◆ **Exercise**
Format every line of the records below as a numbered list, leaving out any blank lines.

BEGIN Task inputs

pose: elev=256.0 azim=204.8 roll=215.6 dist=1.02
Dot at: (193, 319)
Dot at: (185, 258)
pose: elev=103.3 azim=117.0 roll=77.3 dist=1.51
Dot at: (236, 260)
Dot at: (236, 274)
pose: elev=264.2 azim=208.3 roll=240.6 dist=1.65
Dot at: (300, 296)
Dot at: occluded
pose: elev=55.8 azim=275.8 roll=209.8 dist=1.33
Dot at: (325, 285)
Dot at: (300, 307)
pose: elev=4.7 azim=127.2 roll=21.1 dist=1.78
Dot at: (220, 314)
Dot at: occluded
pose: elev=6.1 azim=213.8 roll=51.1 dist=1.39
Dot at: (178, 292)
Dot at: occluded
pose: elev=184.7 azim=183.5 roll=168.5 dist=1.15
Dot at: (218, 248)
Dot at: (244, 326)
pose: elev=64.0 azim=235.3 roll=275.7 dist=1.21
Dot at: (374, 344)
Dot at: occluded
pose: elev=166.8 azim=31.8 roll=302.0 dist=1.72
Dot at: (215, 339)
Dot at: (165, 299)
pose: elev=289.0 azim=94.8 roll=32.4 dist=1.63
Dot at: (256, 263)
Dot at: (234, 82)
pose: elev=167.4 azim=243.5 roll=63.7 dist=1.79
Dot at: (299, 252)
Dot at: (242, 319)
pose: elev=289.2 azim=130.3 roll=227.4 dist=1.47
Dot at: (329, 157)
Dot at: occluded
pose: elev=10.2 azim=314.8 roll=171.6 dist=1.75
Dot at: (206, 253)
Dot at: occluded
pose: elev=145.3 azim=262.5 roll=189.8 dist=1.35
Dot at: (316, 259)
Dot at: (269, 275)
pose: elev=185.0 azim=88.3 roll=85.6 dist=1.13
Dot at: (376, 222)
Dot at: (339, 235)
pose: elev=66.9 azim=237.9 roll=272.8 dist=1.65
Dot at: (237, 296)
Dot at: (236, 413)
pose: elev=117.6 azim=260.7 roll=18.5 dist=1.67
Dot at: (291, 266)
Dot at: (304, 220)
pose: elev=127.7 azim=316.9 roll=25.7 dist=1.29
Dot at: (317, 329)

END Task inputs

◆ **Result**
1. pose: elev=256.0 azim=204.8 roll=215.6 dist=1.02
2. Dot at: (193, 319)
3. Dot at: (185, 258)
4. pose: elev=103.3 azim=117.0 roll=77.3 dist=1.51
5. Dot at: (236, 260)
6. Dot at: (236, 274)
7. pose: elev=264.2 azim=208.3 roll=240.6 dist=1.65
8. Dot at: (300, 296)
9. Dot at: occluded
10. pose: elev=55.8 azim=275.8 roll=209.8 dist=1.33
11. Dot at: (325, 285)
12. Dot at: (300, 307)
13. pose: elev=4.7 azim=127.2 roll=21.1 dist=1.78
14. Dot at: (220, 314)
15. Dot at: occluded
16. pose: elev=6.1 azim=213.8 roll=51.1 dist=1.39
17. Dot at: (178, 292)
18. Dot at: occluded
19. pose: elev=184.7 azim=183.5 roll=168.5 dist=1.15
20. Dot at: (218, 248)
21. Dot at: (244, 326)
22. pose: elev=64.0 azim=235.3 roll=275.7 dist=1.21
23. Dot at: (374, 344)
24. Dot at: occluded
25. pose: elev=166.8 azim=31.8 roll=302.0 dist=1.72
26. Dot at: (215, 339)
27. Dot at: (165, 299)
28. pose: elev=289.0 azim=94.8 roll=32.4 dist=1.63
29. Dot at: (256, 263)
30. Dot at: (234, 82)
31. pose: elev=167.4 azim=243.5 roll=63.7 dist=1.79
32. Dot at: (299, 252)
33. Dot at: (242, 319)
34. pose: elev=289.2 azim=130.3 roll=227.4 dist=1.47
35. Dot at: (329, 157)
36. Dot at: occluded
37. pose: elev=10.2 azim=314.8 roll=171.6 dist=1.75
38. Dot at: (206, 253)
39. Dot at: occluded
40. pose: elev=145.3 azim=262.5 roll=189.8 dist=1.35
41. Dot at: (316, 259)
42. Dot at: (269, 275)
43. pose: elev=185.0 azim=88.3 roll=85.6 dist=1.13
44. Dot at: (376, 222)
45. Dot at: (339, 235)
46. pose: elev=66.9 azim=237.9 roll=272.8 dist=1.65
47. Dot at: (237, 296)
48. Dot at: (236, 413)
49. pose: elev=117.6 azim=260.7 roll=18.5 dist=1.67
50. Dot at: (291, 266)
51. Dot at: (304, 220)
52. pose: elev=127.7 azim=316.9 roll=25.7 dist=1.29
53. Dot at: (317, 329)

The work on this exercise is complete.